Kepercayaan-kepercayaan yang lahir kemudian, dan membangun fondasi teologisnya pada cerita-cerita Yahudi, memperlakukan semua cerita pengajaran itu sebagai kebenaran faktual. Karakter-karakter buruk di dalam cerita-cerita itu pun dijadikan dasar untuk menancapkan stigma terhadap watak buruk bangsa Yahudi. Kitab suci umat Islam tidak mengindikasikan bahwa mereka adalah bangsa pembunuh Tuhan, tetapi pembunuh para nabi, dan banyak sekali cemooh di dalamnya terhadap orang Yahudi.

Itu urusan mereka, dengan iman masing-masing yang meyakini diri paling benar. Bagi saya, urusan Kristen dengan Yahudi, atau Yahudi dengan Kristen dan Islam, atau Kristen dengan Yahudi dan Islam, atau Yahudi dan Kristen dengan Islam, atau Yahudi dengan Islam, tidak ada apa-apanya dibandingkan masalah kita sendiri, penduduk negeri kepulauan yang senang mengajukan pertanyaan-pertanyaan tak terduga. Anda bisa menebak isi kepala mereka dengan rumus sederhana: pikirkan pertanyaan yang musykil ditanyakan, baik orang dewasa maupun kanak-kanak, ketikkan di Google, dan Google akan membawa Anda ke percakapan di kalangan orang-orang beragama.

Dengan rumus itu, saya menemukan ratusan pertanyaan dan akan saya tunjukkan sepuluh saja di bawah ini:

1. Bagaimana cara cebok yang benar menurut ajaran Kristen? (Pertanyaan ini dijawab: Yesus tentu saja buang air di tempat tersembunyi dan tidak pernah menunjukkan di depan umum bagaimana ia cebok.)

2. Bagaimana cara cebok yang benar menurut ajaran Islam? (Jawabannya panjang sekali.)

3. Saya pernah membaca bahwa pezina tidak akan menikahi bidadari di surga, apakah laki-laki pezina yang sudah bertaubat masih punya kesempatan untuk menikahi bidadari di surga?

4. Bagaimana hukumnya seorang suami yang gemar kentut di depan istrinya?

5. Apakah pamer kopi di grup itu dibolehkan?

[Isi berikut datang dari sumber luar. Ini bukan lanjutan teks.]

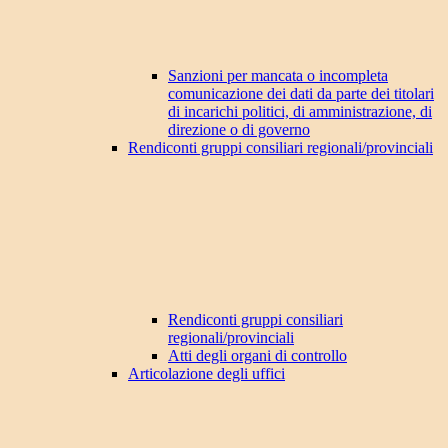
Sanzioni per mancata o incompleta
comunicazione dei dati da parte dei titolari
di incarichi politici, di amministrazione, di
direzione o di governo
Rendiconti gruppi consiliari regionali/provinciali
Rendiconti gruppi consiliari
regionali/provinciali
Atti degli organi di controllo
Articolazione degli uffici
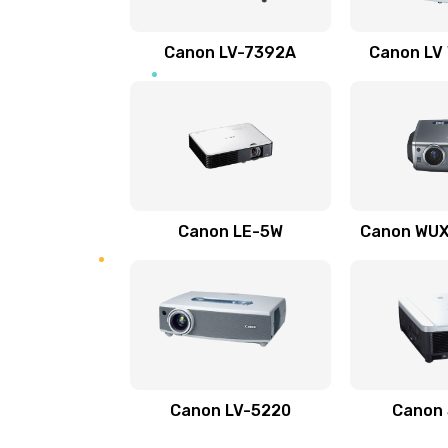
Ремонт электронных узлов
Canon LV-7392A
Canon LV
Не видит устройство
Не печатает
Скрипит, трещит
Canon LE-5W
Canon WUX1
Переполнен абсорбер
Не видит бумагу
Зажевывает бумагу
Canon LV-5220
Canon
Не захватывает бумагу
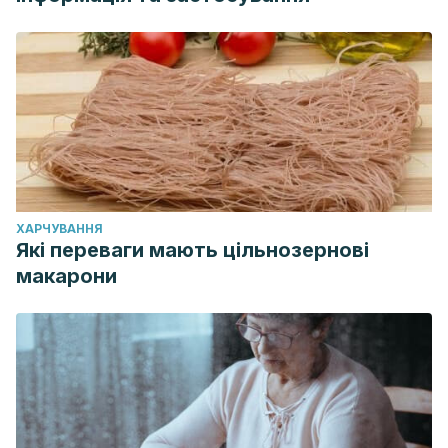
ХАРЧУВАННЯ
Які переваги мають цільнозернові
макарони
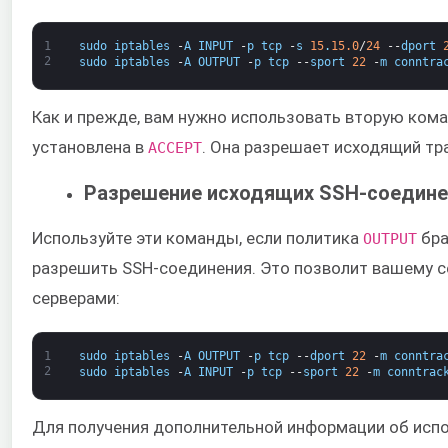
1
sudo
iptables
-
A
INPUT
-
p
tcp
-
s
15
.
15.0
/
24
--
dport
2
sudo
iptables
-
A
OUTPUT
-
p
tcp
--
sport
22
-
m
conntra
Как и прежде, вам нужно использовать вторую коман
установлена в
​. Она разрешает исходящий т
​ACCEPT
Разрешение исходящих SSH-соедине
Используйте эти команды, если политика
​ б
​OUTPUT
разрешить SSH-соединения. Это позволит вашему с
серверами:
1
sudo
iptables
-
A
OUTPUT
-
p
tcp
--
dport
22
-
m
conntra
2
sudo
iptables
-
A
INPUT
-
p
tcp
--
sport
22
-
m
conntrac
Для получения дополнительной информации об испо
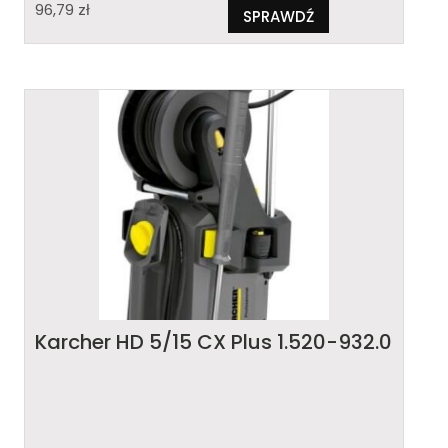
96,79
zł
SPRAWDŹ
Karcher HD 5/15 CX Plus 1.520-932.0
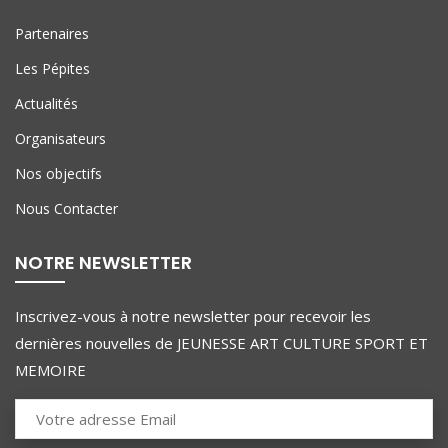
Partenaires
Les Pépites
Actualités
Organisateurs
Nos objectifs
Nous Contacter
NOTRE NEWSLETTER
Inscrivez-vous à notre newsletter pour recevoir les
dernières nouvelles de JEUNESSE ART CULTURE SPORT ET
MEMOIRE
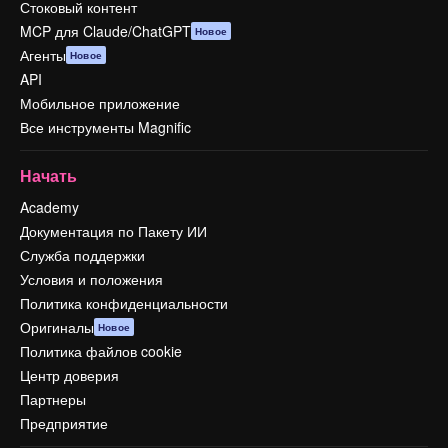
Стоковый контент
MCP для Claude/ChatGPT
Новое
Агенты
Новое
API
Мобильное приложение
Все инструменты Magnific
Начать
Academy
Документация по Пакету ИИ
Служба поддержки
Условия и положения
Политика конфиденциальности
Оригиналы
Новое
Политика файлов cookie
Центр доверия
Партнеры
Предприятие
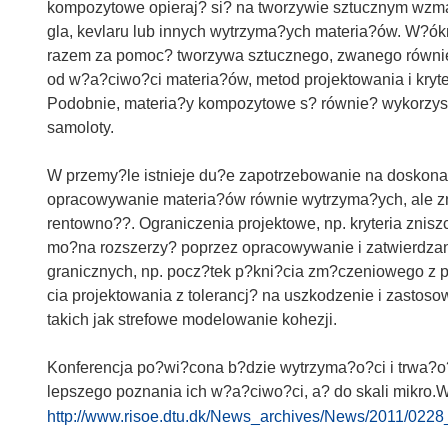
kompozytowe opieraj? si? na tworzywie sztucznym wz
gla, kevlaru lub innych wytrzyma?ych materia?ów. W?ó
razem za pomoc? tworzywa sztucznego, zwanego równi
od w?a?ciwo?ci materia?ów, metod projektowania i kry
Podobnie, materia?y kompozytowe s? równie? wykorzysty
samoloty.
W przemy?le istnieje du?e zapotrzebowanie na doskona
opracowywanie materia?ów równie wytrzyma?ych, ale zn
rentowno??. Ograniczenia projektowe, np. kryteria znis
mo?na rozszerzy? poprzez opracowywanie i zatwierdza
granicznych, np. pocz?tek p?kni?cia zm?czeniowego z
cia projektowania z tolerancj? na uszkodzenie i zasto
takich jak strefowe modelowanie kohezji.
Konferencja po?wi?cona b?dzie wytrzyma?o?ci i trwa?
lepszego poznania ich w?a?ciwo?ci, a? do skali mikro.Wi
http://www.risoe.dtu.dk/News_archives/News/2011/022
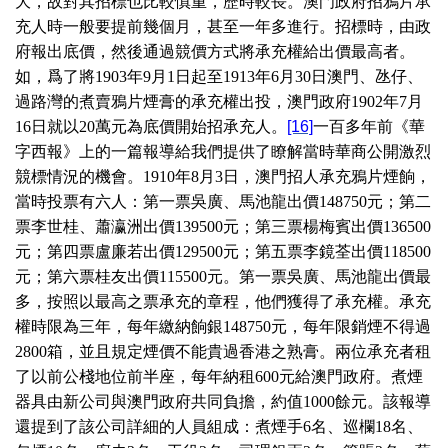
大，故對其招標也比較慎重，歷時較長。澳門政府招鴉片承
充人時一般要提前幾個月，甚至一年多進行。招標時，由政
府報出底價，然後通過競價方式將承充權給出價最高者。
如，爲了將
1903
年
9
月
1
日起至
1913
年
6
月
30
日澳門、氹仔、
過路灣的煮賣鴉片煙膏的承充權出投，澳門政府
1902
年
7
月
16
日就以
20
萬元為底價開始招承充人。
[16]
一百多年前《華
字西報》上的一篇報導給我們提供了瞭解當時華商公開激烈
競標情況的機會。
1910
年
8
月
3
日，澳門招人承充鴉片煙餉，
當時投票有六人：第一票吳廣、馬池龍出價
148750
元；第二
票李世桂、蕭瀛洲出價
139500
元；第三票楊梅賓出價
136500
元；第四票盧廉若出價
129500
元；第五票李鏡荃出價
118500
元；第六票桂友出價
115500
元。第一票吳廣、馬池龍出價最
多，按照以最高之票承充的章程，他們獲得了承充權。承充
權時限為三年，每年繳納餉銀
148750
元，每年限銷煙不得過
2800
箱，並且規定煙價不能貴過香港之熟膏。兩位承充者租
了以前公棧地位前半座，每年納租
600
元給澳門政府。煮煙
器具由新公司與澳門政府共同負擔，約值
1000
餘元。該報導
還提到了該公司詳細的人員組成：煮煙手
6
名、巡欄
18
名、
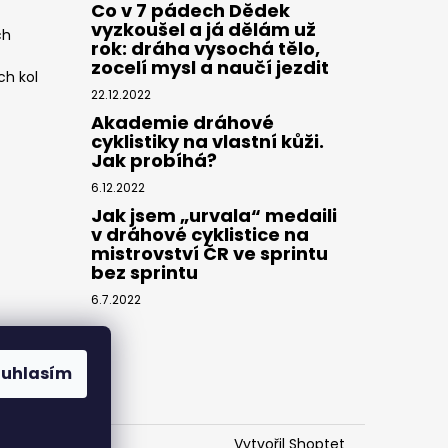
Co v 7 pádech Dědek
vyzkoušel a já dělám už
ch
rok: dráha vysochá tělo,
zocelí mysl a naučí jezdit
ch kol
22.12.2022
Akademie dráhové
cyklistiky na vlastní kůži.
Jak probíhá?
6.12.2022
Jak jsem „urvala“ medaili
v dráhové cyklistice na
mistrovství ČR ve sprintu
bez sprintu
6.7.2022
ouhlasím
Vytvořil Shoptet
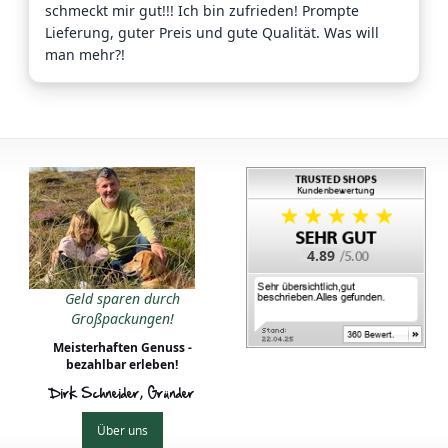
schmeckt mir gut!!! Ich bin zufrieden! Prompte
Lieferung, guter Preis und gute Qualität. Was will
man mehr?!
4.89
Geld sparen durch
Großpackungen!
Meisterhaften Genuss -
bezahlbar erleben!
Dirk Schneider, Gründer
Über uns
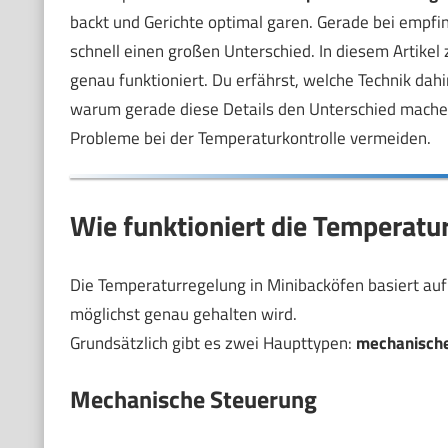
backt und Gerichte optimal garen. Gerade bei empfi
schnell einen großen Unterschied. In diesem Artikel 
genau funktioniert. Du erfährst, welche Technik dahi
warum gerade diese Details den Unterschied machen
Probleme bei der Temperaturkontrolle vermeiden.
Wie funktioniert die Temperatu
Die Temperaturregelung in Minibacköfen basiert auf 
möglichst genau gehalten wird.
Grundsätzlich gibt es zwei Haupttypen:
mechanisch
Mechanische Steuerung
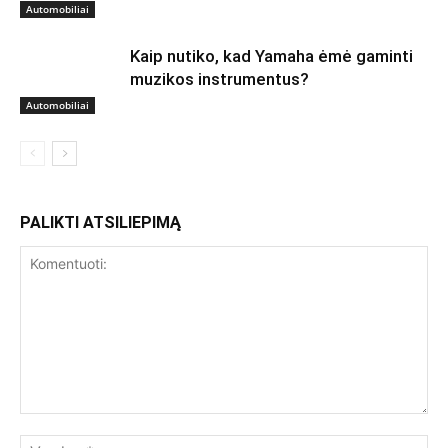
Automobiliai
Kaip nutiko, kad Yamaha ėmė gaminti
muzikos instrumentus?
Automobiliai
PALIKTI ATSILIEPIMĄ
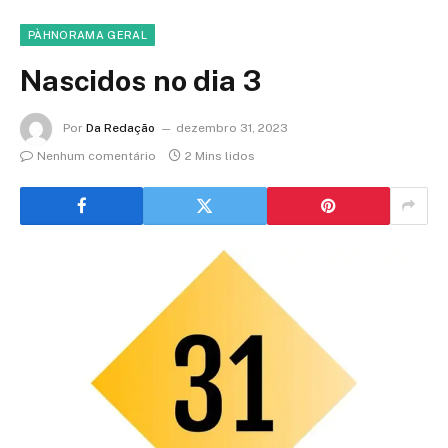
PÀHNORAMA GERAL
Nascidos no dia 3
Por
Da Redação
dezembro 31, 2023
Nenhum comentário
2 Mins lidos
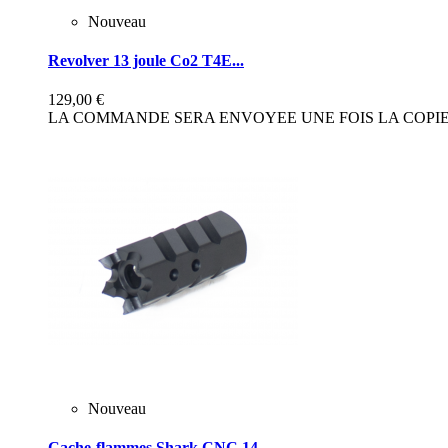
Nouveau
Revolver 13 joule Co2 T4E...
129,00 €
LA COMMANDE SERA ENVOYEE UNE FOIS LA COPIE 
Nouveau
Cache-flammes Shark CNC 14...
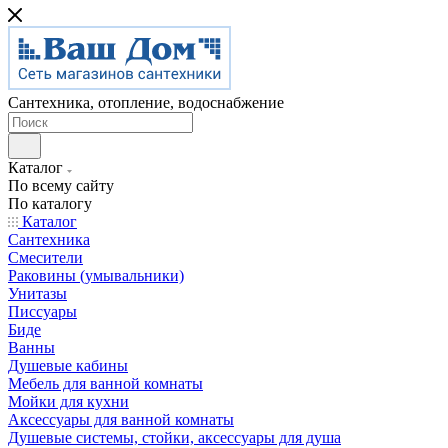
Сантехника, отопление, водоснабжение
Каталог
По всему сайту
По каталогу
Каталог
Сантехника
Смесители
Раковины (умывальники)
Унитазы
Писсуары
Биде
Ванны
Душевые кабины
Мебель для ванной комнаты
Мойки для кухни
Аксессуары для ванной комнаты
Душевые системы, стойки, аксессуары для душа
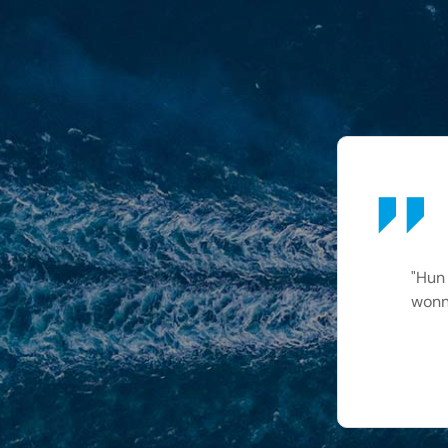
"Hun 
wonn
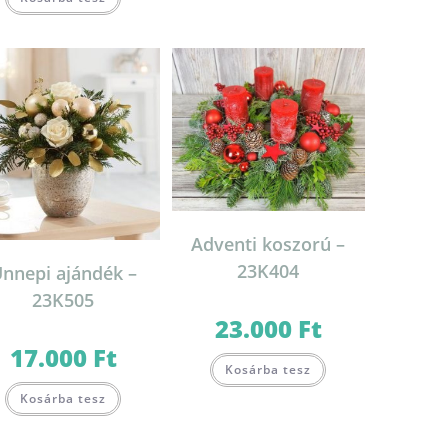
Adventi koszorú –
23K404
nnepi ajándék –
23K505
23.000
Ft
17.000
Ft
Kosárba tesz
Kosárba tesz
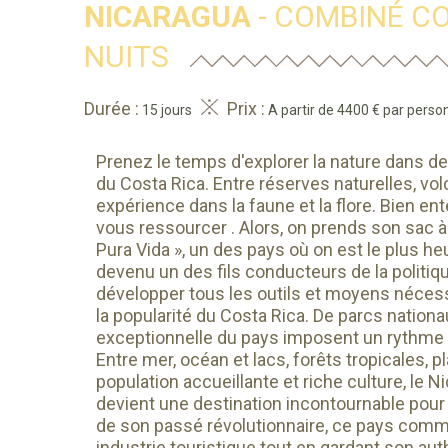
NICARAGUA
- COMBINÉ CO
NUITS
Durée :
Prix :
15 jours
A partir de 4400 € par perso
Prenez le temps d'explorer la nature dans d
du Costa Rica. Entre réserves naturelles, v
expérience dans la faune et la flore. Bien en
vous ressourcer . Alors, on prends son sac à d
Pura Vida », un des pays où on est le plus h
devenu un des fils conducteurs de la politiqu
développer tous les outils et moyens nécessa
la popularité du Costa Rica. De parcs nationa
exceptionnelle du pays imposent un rythme p
Entre mer, océan et lacs, forêts tropicales, p
population accueillante et riche culture, le 
devient une destination incontournable pour
de son passé révolutionnaire, ce pays comm
industrie touristique tout en gardant son auth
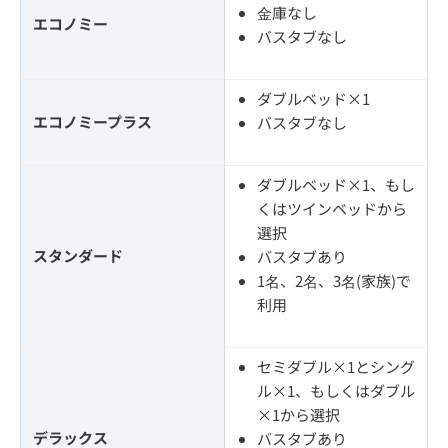
金庫なし
エコノミー
バスタブなし
ダブルベッド×1
エコノミープラス
バスタブなし
ダブルベッド×1、もし
くはツインベッドから
選択
スタンダード
バスタブあり
1名、2名、3名(家族)で
利用
セミダブル×1とシング
ル×1、もしくはダブル
×1から選択
デラックス
バスタブあり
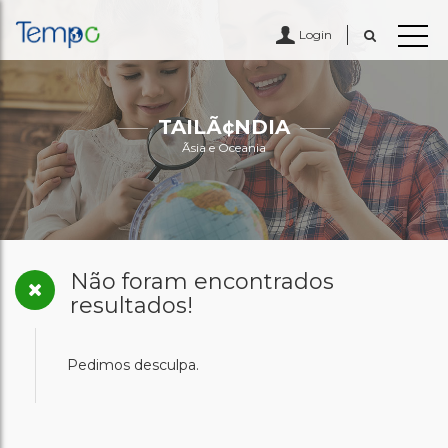
Login
TAILÃ¢NDIA
Ãsia e Oceania
Não foram encontrados
resultados!
Pedimos desculpa.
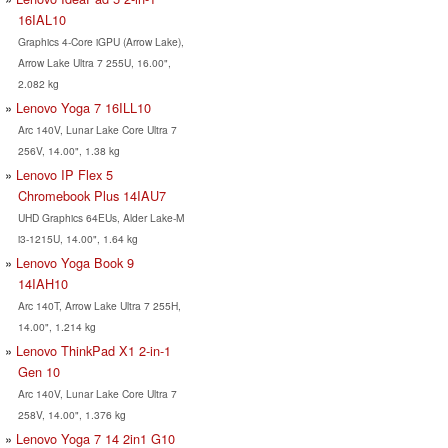
16IAL10
Graphics 4-Core iGPU (Arrow Lake),
Arrow Lake Ultra 7 255U, 16.00",
2.082 kg
Lenovo Yoga 7 16ILL10
Arc 140V, Lunar Lake Core Ultra 7
256V, 14.00", 1.38 kg
Lenovo IP Flex 5
Chromebook Plus 14IAU7
UHD Graphics 64EUs, Alder Lake-M
i3-1215U, 14.00", 1.64 kg
Lenovo Yoga Book 9
14IAH10
Arc 140T, Arrow Lake Ultra 7 255H,
14.00", 1.214 kg
Lenovo ThinkPad X1 2-in-1
Gen 10
Arc 140V, Lunar Lake Core Ultra 7
258V, 14.00", 1.376 kg
Lenovo Yoga 7 14 2in1 G10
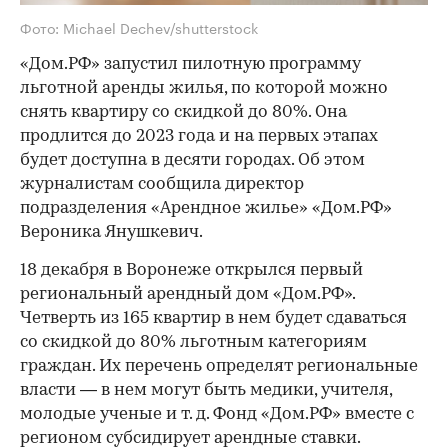
Фото: Michael Dechev/shutterstock
«Дом.РФ» запустил пилотную программу
льготной аренды жилья, по которой можно
снять квартиру со скидкой до 80%. Она
продлится до 2023 года и на первых этапах
будет доступна в десяти городах. Об этом
журналистам сообщила директор
подразделения «Арендное жилье» «Дом.РФ»
Вероника Янушкевич.
18 декабря в Воронеже открылся первый
региональный арендный дом «Дом.РФ».
Четверть из 165 квартир в нем будет сдаваться
со скидкой до 80% льготным категориям
граждан. Их перечень определят региональные
власти — в нем могут быть медики, учителя,
молодые ученые и т. д. Фонд «Дом.РФ» вместе с
регионом субсидирует арендные ставки.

6. Mohon dibahas hukum makan dengan dua tangan. Apakah dibolehkan?

7. Bolehkah kita memukul anak?

8. Bolehkah kita memukul anak yatim?

9. Tanya sedikit yang saat ini lagi rame, Tadz, benarkah ada khasiat kencing unta, dan bagaimana sebenarnya hukum meminum air kencing unta?

10. Saya ini, kan, punya kepribadian dan kepribadian itu pemberian Allah. Bolehkah kita mengubah kepribadian kita yang diciptakan oleh Allah?

Saya pikir masalah besarnya adalah: hidup hari ini dengan obsesi menepat-nepatkan diri dengan kehidupan dua puluh atau lima belas abad lalu, lengkap dengan segala takhayul yang berkembang pada masa-masa itu. Cara hidup macam itu seperti berjalan ke depan dengan muka terus-menerus menghadap ke belakang. Ia berpotensi melahirkan cara hidup yang anakronistis, menghalangi diri dari kemungkinan menggunakan akal, tidak tahu cara cebok, ingin meminum kencing unta, tidak mampu mempertimbangkan apakah boleh memukul anak sendiri atau anak yatim, dan memaksa semua orang untuk seperti itu juga.

Mungkin mereka perlu diingatkan bahwa kitab suci memberi hukuman mengerikan untuk orang yang menoleh ke belakang. Mereka perlu tahu bahwa istri Luth, karena berbuat seperti itu, dikutuk menjadi tiang garam—entah apa yang dimaksud dengan tiang garam ini.

*) Isi artikel ini menjadi tanggung jawab penulis sepenuhnya.